Update 8/3/2023. I went to see a number of my doctors over the last few days. The neurologist wrote scripts for three MRIs. Unfortunately the one of my brain and cervical area came back with bad news. I’m doing the best I can coping with the news. Today has been a mixed bag of emotions.

Having gone down this road before it reminds me that cancer is a marathon. Endurance, perseverance and determination to win will hopefully get you through it. It isn’t the news I wanted to hear but I accepted it gracefully.

The news today rekindled many thoughts. Immediately it brought me back to January. Rather than shock, I moved to sadness and desperation rather swiftly. I thought of all the things I haven’t done yet. None of them matter but over the course of the last several months I obsessed over finishing small projects, making things nice for my wife and being a better person and husband.

I don’t have the information yet so it’s best not to speculate but it prompted me to express my sorrow to my wife for everything. What was I apologizing for? For putting her through all of this. For not being able to live out the rest of our days without fear. For not giving her everything she deserves. For years my wife has done so much. I truly don’t deserve to have her. She told me she doesn’t care about anything, she just wants to be with me.

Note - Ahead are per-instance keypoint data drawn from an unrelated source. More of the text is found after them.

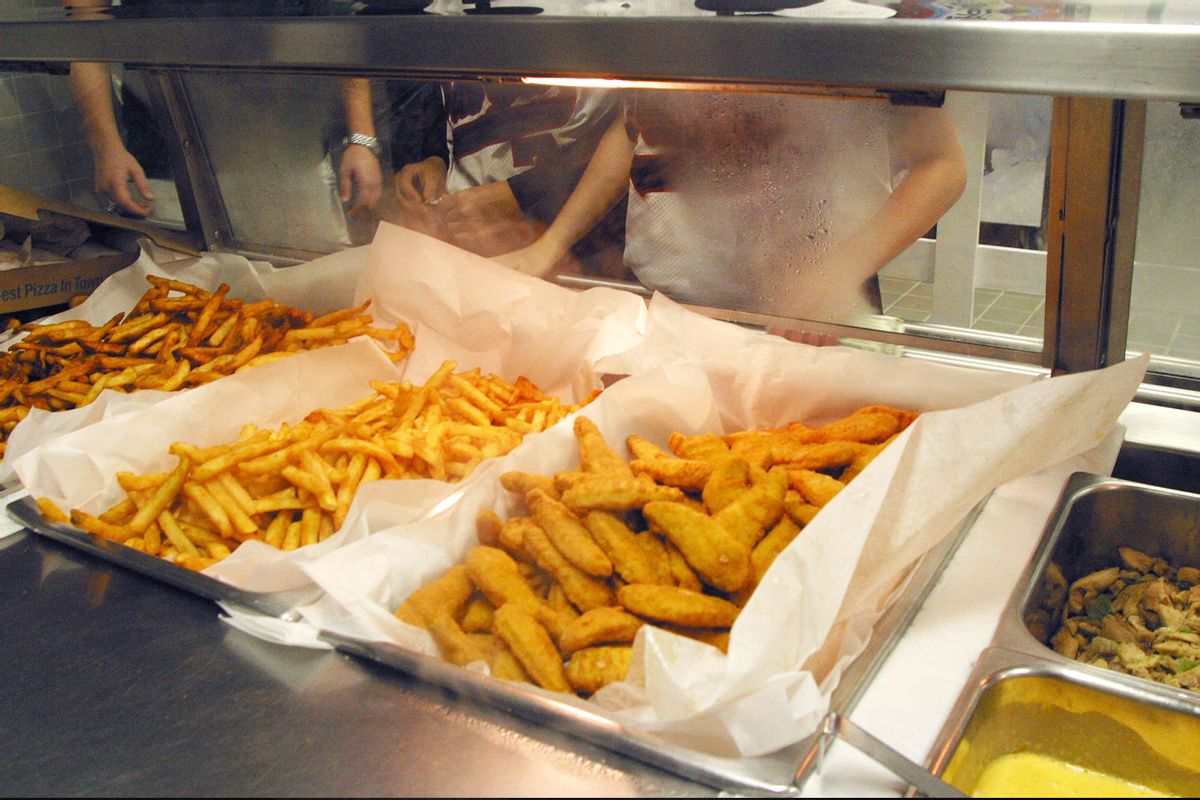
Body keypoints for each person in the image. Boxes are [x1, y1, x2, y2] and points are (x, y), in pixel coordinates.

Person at [498, 90, 967, 325]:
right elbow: (629, 130)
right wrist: (551, 244)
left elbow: (941, 166)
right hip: (667, 306)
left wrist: (831, 277)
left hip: (811, 320)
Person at [393, 81, 625, 276]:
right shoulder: (449, 34)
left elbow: (626, 131)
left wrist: (518, 193)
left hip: (582, 248)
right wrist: (434, 159)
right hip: (466, 243)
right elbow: (437, 96)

The definition of love is much clearer now than it has ever been in my entire life. What it means to be young and in love is so different than when you are older, more mature, more patient, more understanding, more grateful, more aware, more giving and most of all more devoted than ever. Caring for someone as you age teaches you how precious your time is. Perhaps I was most sorry for not seeing all of that before now.

It has been a struggle. My friends and I got together in May and one of them told me last night, “When I said you looked good , I really meant that.“ He told me “This guy must me made from some super human metal to go through what he has and still keep going” The compliments were uplifting.

As much as I just want to close my eyes and have it all go away I know there is a fight ahead. The MRI reminds me This Means War! Bring it!